KLAA (830 AM) won for Best News Public Affairs Program (Community Cares); KCSN (88.5 FM) won for Best News Broadcast Over 15 Minutes - Div. B (The Evening Update); KSPC (88.7 FM) won for Best medical and Science Reporting - Div. B (How to e-Save a Life) and K-Beach (KJAZ 88.1 HD3) won for Best Individual Writing (Hi-Definition News Feature: 15 Seconds of Confusion).
Those last two awards are in some ways the most impressive. While the list of award-winners includes stations located on college campuses, only two are actual college stations and broadcast using students rather than paid professionals. The fact that both KSPC and K-Beach won Golden Mikes using programming created, produced, and presented by students is in my mind, worthy of celebrating.

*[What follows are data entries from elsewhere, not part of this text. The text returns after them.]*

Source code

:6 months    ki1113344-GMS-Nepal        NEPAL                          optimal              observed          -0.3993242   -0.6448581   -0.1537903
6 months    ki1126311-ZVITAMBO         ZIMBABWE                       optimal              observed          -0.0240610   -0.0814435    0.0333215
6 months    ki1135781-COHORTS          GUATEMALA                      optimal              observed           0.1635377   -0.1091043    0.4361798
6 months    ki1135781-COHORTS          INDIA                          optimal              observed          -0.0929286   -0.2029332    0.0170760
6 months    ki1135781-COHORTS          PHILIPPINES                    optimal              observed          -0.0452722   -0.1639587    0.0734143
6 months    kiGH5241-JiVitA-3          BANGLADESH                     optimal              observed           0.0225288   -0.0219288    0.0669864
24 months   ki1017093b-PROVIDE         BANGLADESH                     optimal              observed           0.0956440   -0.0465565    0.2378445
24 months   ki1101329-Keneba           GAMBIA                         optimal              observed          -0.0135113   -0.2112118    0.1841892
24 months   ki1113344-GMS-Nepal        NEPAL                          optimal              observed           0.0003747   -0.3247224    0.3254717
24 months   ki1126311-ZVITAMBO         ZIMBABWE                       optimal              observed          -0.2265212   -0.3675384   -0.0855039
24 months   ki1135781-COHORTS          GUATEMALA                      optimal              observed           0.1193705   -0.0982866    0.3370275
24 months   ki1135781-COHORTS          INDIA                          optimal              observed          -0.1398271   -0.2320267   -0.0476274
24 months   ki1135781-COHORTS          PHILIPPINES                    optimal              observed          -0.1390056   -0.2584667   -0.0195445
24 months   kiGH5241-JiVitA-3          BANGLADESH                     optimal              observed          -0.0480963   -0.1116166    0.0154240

Congratulations, though, are well-deserved to all Golden Mike winners!


Not sure if my column had anything to do with it, but KABC (790 AM) took what I advised and ran with it. Mark Levin is no longer associated with the talk station; in his place is Peter Tilden (hopefully told to run wild as I said previously) in Levin’s former 6-9 p.m. weekday slot, followed from 9 to midnight by Dennis Miller, who moves down the dial from KRLA (870 AM).

Where s Levin? No longer on tape delay, he can be heard live on KRLA 3 to 6 p.m. That should be good news for his local fan. Hugh Hewett, formerly heard 3-6, will now follow Levin at 6 p.m.